閉め切った窓の向こうで雨がびちゃびちゃと音を立てる。
僕には雨の日に必ずと言っていいほど思い出すうたがある。
こんな激しい雨降りでも思わず口ずさんでしまう。

 


ザ・ディランⅡ 満鉄小唄


「満鉄小唄」はいわゆる春歌(性風俗に関連する歌、猥褻な内容を含む歌)
として位置づけられている歌らしい。元は1932年に発表された「討匪行」という軍歌で、「満鉄小唄」はその替え歌である、と。
ネットでこの歌について調べ、ヒットしたブログ記事などをいくつか読んでみたが、
歌が作られた背景や歌詞の内容にはそこまで興味が持てなかった。

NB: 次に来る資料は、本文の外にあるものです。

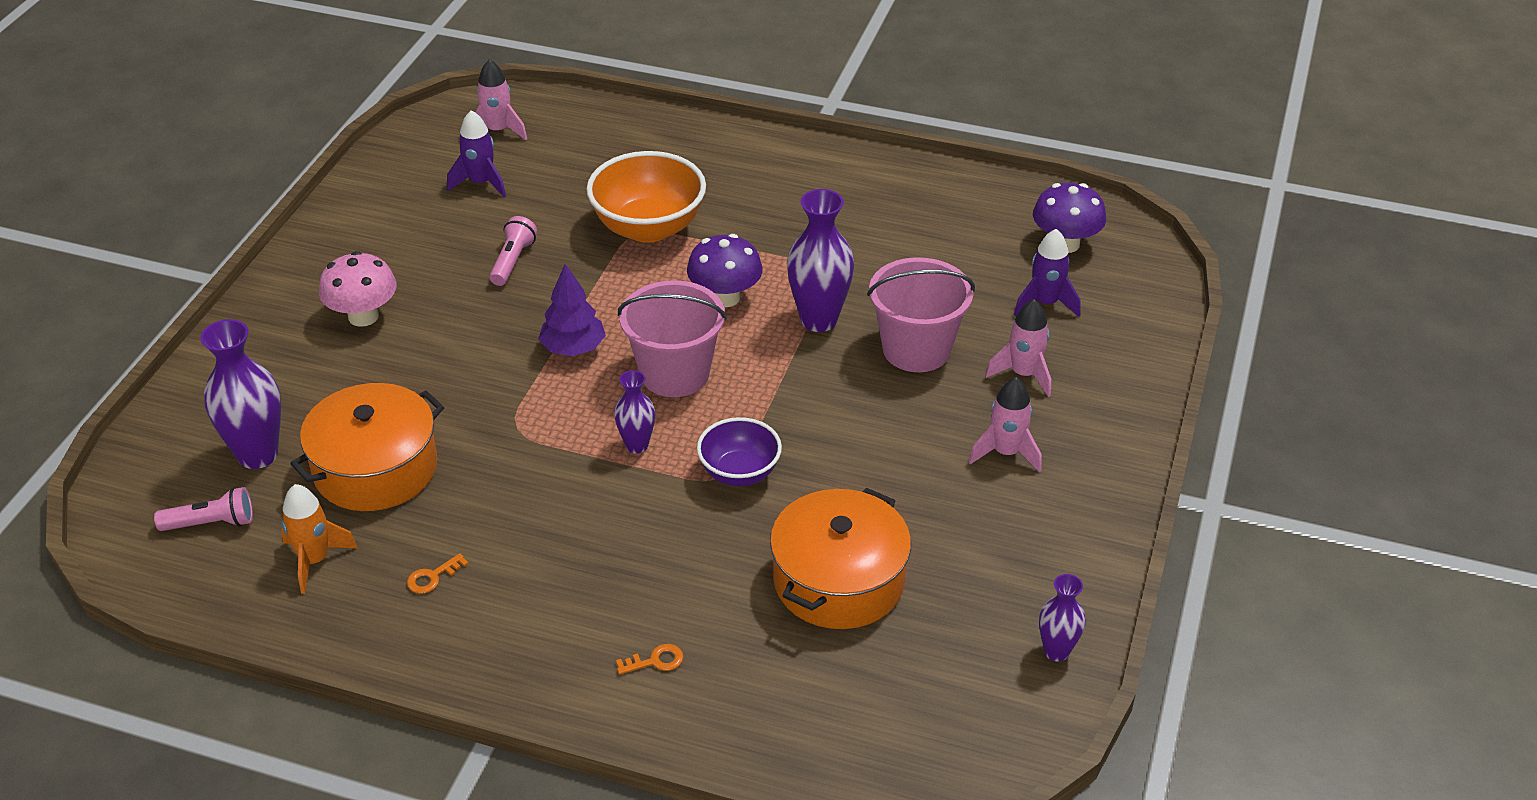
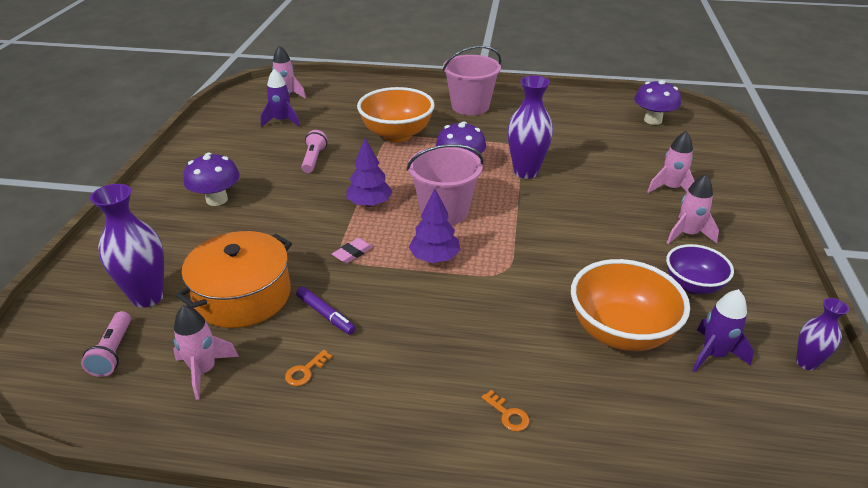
camera: 10 degrees left, 5 degrees down
(211, 523) = (113, 352): pink flashlight -> pink flashlight turned 105 degrees clockwise
(315, 560) = (204, 371): orange rocket -> pink rocket
(363, 316) = (217, 199): pink mushroom -> purple mushroom
(473, 508) = (326, 315): none -> purple marker
(529, 424) = (352, 253): none -> pink eraser
(637, 445) = (434, 258): purple vase -> purple tree
(655, 661) = (508, 414): orange key -> orange key turned 75 degrees clockwise
(739, 473) = (514, 267): purple bowl -> purple bowl (693, 285)
(838, 580) = (620, 332): orange pot -> orange bowl
(916, 349) = (596, 182): pink bucket -> pink bucket (470, 106)
(1045, 303) = (660, 150): purple rocket -> purple rocket (713, 354)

と言っても歌詞の中にある雨降りの描写が、この歌を雨の日に思い出させるのだけど。

僕が好きなのは、この物悲しいようなメロディーだ。
涙を流すほど感動するわけでもない、なにげなく、心地いいメロディー。
自分が生きたことのない古い時代を懐かしく思うような。
雨降りの日、我が家の軒下にあるベンチに座り、小さく口ずさんでみたりする。
またはギターで静かに弾き語りしたりもする。

この歌は70年代に活動した大阪のフォーク・バンド「ザ・ディランⅡ」のアルバム
「きのうの思い出に別れをつげるんだもの」にシークレット・トラックとして収録されており、
僕は高校生の頃にCDを買って歌の存在を知ったのだった。
ボーカルをとっている大塚まさじさんも当時は20代前半ぐらいで若かっただろうが、
なんというか若者らしからぬ、老成した者の選曲に思える。
自らの感情を表現するのは、なにも歌詞だけではない。
この「満鉄小唄」のメロディーの物悲しさのようなものが、大塚さんの心にもあったのかもしれない。

※他にも、なぎらけんいちが「春歌」というアルバムでカバーしている。